Mary Kaitani* who has been born in Nairobi, and has lived here all her life is also one of the young Kenyans reconsidering her life in the big city and especially now that her organization has allowed their staff to work remotely.
“I have just released how much money and time I was consuming commuting to work, because like every other hustler in Nairobi, I work on one end of the city and live on the other end. Now that my employer has adopted a hybrid working formula where staff can work remotely, with regular check-ins at the office, I realize that I do not need to live in Nairobi really. Rent has been quite expensive and I’m actually house hunting in Machakos County, which is just two hours drive from the city anyway,” She said.

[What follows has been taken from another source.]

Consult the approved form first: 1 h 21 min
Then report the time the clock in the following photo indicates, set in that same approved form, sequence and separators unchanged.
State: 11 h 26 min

The Economist in an article titled “Keyboard Surfers” in its March edition also acknowledged that remote working has given a lifeline to Kenya’s Beach Resorts” amid the pandemic, as a good number of locals are enjoying the flexibility of working remotely and some are choosing the beachside.
“…..Urban Kenyans who were told to work from home, but instead chose to work from a beach house,” the article read in part.
As The Economist captured, quite factually, “For many years Kenyans would oscillate, along with economic cycles, between living in expensive cities, where there are jobs and moving back to their ancestral villages, where the costs are lower “.